Results showed that all patients with immunologically-confirmed ABC hypersensitivity reactions were positive for HLA-B*5701. Investigators also found that symptoms of fever, malaise, myalgia and fatigue occurred more commonly in patients positive for the allele than those who were not, and that time to symptom onset within 21 days of treatment initiation was also more common in HLA-B*5701-positive participants than those who were negative.

As Dr. Martorell mentioned during the ICAAC sessions, results from PREDICT-1 (Prospective Randomised Evaluation of DNA Screening in a Clinical Trial) showed that the incidence of immunologically confirmed hypersensitivity reactions was zero in ABC-naïve patients who were prospectively screened with the HLA-B*5701 test, giving it a 100% negative predictive value for ABC hypersensitivity.
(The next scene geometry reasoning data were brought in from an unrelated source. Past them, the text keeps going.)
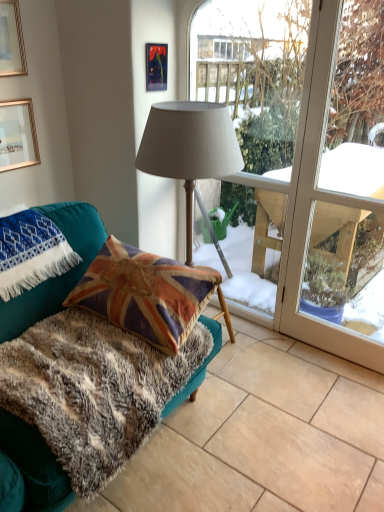
Question: Looking at their shapes, would you say teal fabric couch at lower left is wider or thinner than matte fabric lamp at center?

Choices:
 (A) thin
 (B) wide

Answer: (B)

Question: In the image, is teal fabric couch at lower left positioned in front of or behind matte fabric lamp at center?

Choices:
 (A) front
 (B) behind

Answer: (A)

Question: Estimate the real-world distances between objects in this image. Which object is farther from the blue embroidered blanket at lower left?

Choices:
 (A) transparent glass window at center
 (B) gold-framed picture at upper left, marked as the 1th picture frame in a left-to-right arrangement
 (C) gold-framed picture at upper left, which is the 2th picture frame in right-to-left order
 (D) teal fabric couch at lower left
 (E) fuzzy fabric rug at lower left

Answer: (A)

Question: Which object is positioned farthest from the transparent glass window at center?

Choices:
 (A) matte plastic picture frame at upper center, which is counted as the 3th picture frame, starting from the left
 (B) matte fabric lamp at center
 (C) teal fabric couch at lower left
 (D) blue embroidered blanket at lower left
 (E) gold-framed picture at upper left, marked as the 1th picture frame in a left-to-right arrangement

Answer: (C)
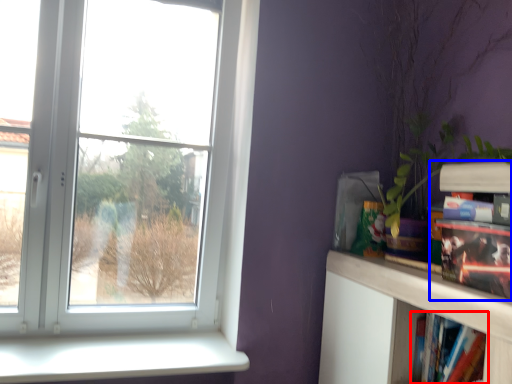
Question: Which of the following is the farthest to the observer, book (highlighted by a red box) or book (highlighted by a blue box)?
“ABC is excellent for treatment-naïve patients. It is one of the backbones of HIV therapy and it can be taken once a day, which is very convenient and people tolerate it very well,” Dr. Martorell told delegates. “The data from SHAPE are very reassuring. It will keep patients on the medication and it will decrease any anxiety in providers when prescribing it.”

With the development of the new HLA-B*5701 assay, pre-testing patients prior to initiation of ABC/3TC virtually eliminates the possibility of triggering a hypersensitivity reaction to ABC, and will allow patients who could benefit from a safe and effective drug regimen to either remain on the drug or begin treatment with it.